O livro peca apenas em um detalhe: escritor apaixonado, Jennings não consegue dar tons de cinza a nenhuma passagem de seus personagens. Como Sepp Blatter é discípulo de Havelange, encontra no distante inglês Sir Stanley Rous, último presidente da Fifa de oposição (no cargo de 1961 a 1974) um mar de ética, em oposição ao brasileiro.

Esquece, entretanto, que Rous também foi acusado de “armar” a Copa de 1966 para a Inglaterra; que ele beneficiou o Brasil deslavadamente no Chile (1962) quando não suspendeu Garrincha da final (fora expulso na semi) e nos danou fazendo vista grossa à agressão dos adversários em 1966 (quando ganhou em Havelange um desafeto declarado); que se negou a banir a África do Sul por causa do apartheid; que deu as costas ao futebol fora do eixo Europa-América do Sul (Oceania, Ásia e África tinham que brigar entre si por apenas 1 vaga para a Copa de 1966 – todos os países africanos boicotaram em protesto). Havelange, por sua vez, fez coisas boas (o que também é esquecido no livro), como realmente globalizar o futebol.

Entretanto, tendo uma mente crítica e mesmo essas falcatruas todas não sendo nenhuma grande novidade para quem acompanha um pouco mais a fundo o mundo gerencial dos esportes, Andrew Jennings é leitura obrigatória para quem quer entrar nos pormenores dessas operações, pois nos mostra como elas são feitas, embora os nomes citados sejam apenas de uma parcela dos investigados.

E, como o autor faz questão de dizer: o objetivo não é destruir a Fifa, mas devolvê-la aos verdadeiros amantes do esporte.

Algumas autoridades futebolísticas acusadas no livro

– Chuck Blazzer: ianque, secretário-geral da Concacaf, braço direito de Jack Warner.
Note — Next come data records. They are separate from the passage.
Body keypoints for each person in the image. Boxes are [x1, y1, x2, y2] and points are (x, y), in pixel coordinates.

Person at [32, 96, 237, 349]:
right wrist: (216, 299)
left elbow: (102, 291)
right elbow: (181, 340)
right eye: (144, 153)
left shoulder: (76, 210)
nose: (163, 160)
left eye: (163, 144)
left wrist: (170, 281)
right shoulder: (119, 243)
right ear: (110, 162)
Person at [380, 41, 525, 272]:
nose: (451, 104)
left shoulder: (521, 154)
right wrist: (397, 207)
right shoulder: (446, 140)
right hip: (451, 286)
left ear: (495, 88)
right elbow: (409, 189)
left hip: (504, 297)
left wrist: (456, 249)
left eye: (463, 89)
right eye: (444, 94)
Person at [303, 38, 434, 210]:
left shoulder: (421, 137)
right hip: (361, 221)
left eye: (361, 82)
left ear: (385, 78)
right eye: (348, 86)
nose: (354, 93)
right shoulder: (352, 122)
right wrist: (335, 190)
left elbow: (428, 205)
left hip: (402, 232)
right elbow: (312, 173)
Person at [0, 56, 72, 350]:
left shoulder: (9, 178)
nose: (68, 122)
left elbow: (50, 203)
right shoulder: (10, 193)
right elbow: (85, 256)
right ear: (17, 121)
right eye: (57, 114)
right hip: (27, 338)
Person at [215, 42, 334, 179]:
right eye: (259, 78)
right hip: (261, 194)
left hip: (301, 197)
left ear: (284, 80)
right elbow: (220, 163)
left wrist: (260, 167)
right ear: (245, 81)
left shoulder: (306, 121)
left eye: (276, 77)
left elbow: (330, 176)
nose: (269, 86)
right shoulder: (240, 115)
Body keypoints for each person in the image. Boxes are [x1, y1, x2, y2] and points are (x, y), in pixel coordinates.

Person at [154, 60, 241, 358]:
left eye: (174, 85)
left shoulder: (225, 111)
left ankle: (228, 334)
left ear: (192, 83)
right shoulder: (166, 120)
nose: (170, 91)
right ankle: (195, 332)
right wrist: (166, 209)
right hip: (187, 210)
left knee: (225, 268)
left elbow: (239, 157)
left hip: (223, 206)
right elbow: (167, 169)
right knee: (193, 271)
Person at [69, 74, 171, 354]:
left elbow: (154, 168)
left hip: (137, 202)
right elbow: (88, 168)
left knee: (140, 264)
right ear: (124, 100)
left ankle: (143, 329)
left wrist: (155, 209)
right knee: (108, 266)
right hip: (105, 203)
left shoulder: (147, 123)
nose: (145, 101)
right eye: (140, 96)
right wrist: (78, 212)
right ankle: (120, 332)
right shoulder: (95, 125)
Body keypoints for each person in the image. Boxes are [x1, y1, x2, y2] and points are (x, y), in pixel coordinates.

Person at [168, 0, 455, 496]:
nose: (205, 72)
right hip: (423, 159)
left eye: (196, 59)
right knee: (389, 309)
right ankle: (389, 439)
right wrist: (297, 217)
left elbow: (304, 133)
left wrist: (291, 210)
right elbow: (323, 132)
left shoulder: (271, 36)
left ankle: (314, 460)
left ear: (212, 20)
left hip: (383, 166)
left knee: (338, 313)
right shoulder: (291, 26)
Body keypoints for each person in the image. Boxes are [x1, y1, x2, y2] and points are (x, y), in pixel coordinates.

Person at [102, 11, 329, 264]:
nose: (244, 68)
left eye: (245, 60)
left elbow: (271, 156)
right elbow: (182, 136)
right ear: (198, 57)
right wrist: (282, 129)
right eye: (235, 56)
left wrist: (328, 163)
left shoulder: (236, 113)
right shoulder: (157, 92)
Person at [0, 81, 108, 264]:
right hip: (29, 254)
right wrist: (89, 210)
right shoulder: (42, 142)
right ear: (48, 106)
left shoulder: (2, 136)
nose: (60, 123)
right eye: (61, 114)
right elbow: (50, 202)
Nunca jogou futebol.

– Horst Dassler: alemão, filho do fundador da Adidas, fundador da ISL e acusado de pagar propinas por favorecimentos em votações e contratos de marketing.

– Jack Warner: trinitário-tobaguense, presidente da Concacaf, acusado de usar sua posição na Fifa para se beneficiar com vendas fraudulentas de ingressos, além de manipular votações.

– Jérome Valcke: francês, atual secretário-geral da Fifa, presidiu uma negociação simultânea com a Visa e a MasterCard em que a Fifa foi condenada na justiça dos Estados Unidos por “extrema falta de ética”.

– Joseph “Sepp” Blatter: presidente da Fifa desde 1998, concorre em junho por uma reeleição, acusado de receber quantias exorbitantes, incluir seus gastos de campanha no orçamento da entidade, condução da entidade sem nenhuma transparência, além de ter conhecimento de todas as negociatas da Fifa e proteger seus aliados políticos (sem provas de recebimento direto de propinas).

– João Havelange: brasileiro, presidente da Fifa de 1974 a 1998 e atual presidente honorário; alega ter deixado de legado uma instituição rica – que pegara pobre – e ter globalizado o futebol, porém pode ser acusado de tudo que seu discípulo Blatter foi, além de ter sido quem colocou o esquema de Dassler e, em especial, da ISL para dentro da entidade.

– Julio Grondona: presidente da AFA (Asociación de Fútbol Argentina); braço direito de Havelange na vice-presidência financeira da Fifa e acusado de antissemitismo em seu país.

– Mohammed Bin Hamman: qatarense, presidente da AFC, acusado de compra de votos a favor de Blatter em 1998 e, indiretamente, para a escolha do Qatar como sede da Copa de 2022; concorre em junho contra Blatter pela presidência da Fifa.

– Nicolás Leóz: paraguaio, presidente da Conmebol, acusado de receber propinas diretamente na Fifa.

– Ricardo Teixeira: presidente da CBF (entidade considerada um centro de corrupção em uma CPI em Brasília), é acusado de receber propinas e usar sua posição de destaque na Fifa para enriquecimento pessoal; genro de Havelange.